>>>>

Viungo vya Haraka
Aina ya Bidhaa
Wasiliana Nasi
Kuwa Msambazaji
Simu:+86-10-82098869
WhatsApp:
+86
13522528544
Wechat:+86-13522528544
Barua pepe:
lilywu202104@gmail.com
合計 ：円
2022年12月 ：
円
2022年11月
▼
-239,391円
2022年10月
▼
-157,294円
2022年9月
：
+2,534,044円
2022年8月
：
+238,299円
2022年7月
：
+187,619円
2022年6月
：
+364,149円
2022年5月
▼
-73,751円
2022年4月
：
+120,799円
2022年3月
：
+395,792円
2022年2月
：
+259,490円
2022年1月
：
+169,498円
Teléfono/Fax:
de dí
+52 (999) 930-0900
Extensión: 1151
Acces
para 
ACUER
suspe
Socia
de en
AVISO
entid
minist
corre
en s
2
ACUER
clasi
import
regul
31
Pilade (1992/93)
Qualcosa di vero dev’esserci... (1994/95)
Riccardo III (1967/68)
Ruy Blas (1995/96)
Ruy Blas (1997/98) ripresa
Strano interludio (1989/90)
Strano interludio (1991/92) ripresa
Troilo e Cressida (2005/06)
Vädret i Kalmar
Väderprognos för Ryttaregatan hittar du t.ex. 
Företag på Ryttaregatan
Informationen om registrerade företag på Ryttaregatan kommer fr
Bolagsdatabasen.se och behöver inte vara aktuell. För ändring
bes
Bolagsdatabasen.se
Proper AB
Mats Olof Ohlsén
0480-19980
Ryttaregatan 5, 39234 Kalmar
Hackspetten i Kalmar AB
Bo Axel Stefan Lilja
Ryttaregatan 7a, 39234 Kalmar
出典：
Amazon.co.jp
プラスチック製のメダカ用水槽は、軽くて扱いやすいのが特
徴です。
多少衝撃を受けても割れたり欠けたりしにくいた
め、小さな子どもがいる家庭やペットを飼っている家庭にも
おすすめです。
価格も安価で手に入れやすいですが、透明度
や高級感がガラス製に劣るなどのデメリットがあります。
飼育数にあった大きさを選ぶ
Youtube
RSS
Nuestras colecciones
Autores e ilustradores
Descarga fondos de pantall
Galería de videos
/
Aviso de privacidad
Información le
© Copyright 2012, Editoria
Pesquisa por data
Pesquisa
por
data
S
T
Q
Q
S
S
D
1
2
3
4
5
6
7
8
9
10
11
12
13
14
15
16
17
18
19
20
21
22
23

<<<<

### What you are asked to do:
Exactly as it appears above, write out the complete listing.

### Answer space:
Viungo vya Haraka
Aina ya Bidhaa
Wasiliana Nasi
Kuwa Msambazaji
Simu:+86-10-82098869
WhatsApp:
+86
13522528544
Wechat:+86-13522528544
Barua pepe:
lilywu202104@gmail.com
合計 ：円
2022年12月 ：
円
2022年11月
▼
-239,391円
2022年10月
▼
-157,294円
2022年9月
：
+2,534,044円
2022年8月
：
+238,299円
2022年7月
：
+187,619円
2022年6月
：
+364,149円
2022年5月
▼
-73,751円
2022年4月
：
+120,799円
2022年3月
：
+395,792円
2022年2月
：
+259,490円
2022年1月
：
+169,498円
Teléfono/Fax:
de dí
+52 (999) 930-0900
Extensión: 1151
Acces
para 
ACUER
suspe
Socia
de en
AVISO
entid
minist
corre
en s
2
ACUER
clasi
import
regul
31
Pilade (1992/93)
Qualcosa di vero dev’esserci... (1994/95)
Riccardo III (1967/68)
Ruy Blas (1995/96)
Ruy Blas (1997/98) ripresa
Strano interludio (1989/90)
Strano interludio (1991/92) ripresa
Troilo e Cressida (2005/06)
Vädret i Kalmar
Väderprognos för Ryttaregatan hittar du t.ex. 
Företag på Ryttaregatan
Informationen om registrerade företag på Ryttaregatan kommer fr
Bolagsdatabasen.se och behöver inte vara aktuell. För ändring
bes
Bolagsdatabasen.se
Proper AB
Mats Olof Ohlsén
0480-19980
Ryttaregatan 5, 39234 Kalmar
Hackspetten i Kalmar AB
Bo Axel Stefan Lilja
Ryttaregatan 7a, 39234 Kalmar
出典：
Amazon.co.jp
プラスチック製のメダカ用水槽は、軽くて扱いやすいのが特
徴です。
多少衝撃を受けても割れたり欠けたりしにくいた
め、小さな子どもがいる家庭やペットを飼っている家庭にも
おすすめです。
価格も安価で手に入れやすいですが、透明度
や高級感がガラス製に劣るなどのデメリットがあります。
飼育数にあった大きさを選ぶ
Youtube
RSS
Nuestras colecciones
Autores e ilustradores
Descarga fondos de pantall
Galería de videos
/
Aviso de privacidad
Información le
© Copyright 2012, Editoria
Pesquisa por data
Pesquisa
por
data
S
T
Q
Q
S
S
D
1
2
3
4
5
6
7
8
9
10
11
12
13
14
15
16
17
18
19
20
21
22
23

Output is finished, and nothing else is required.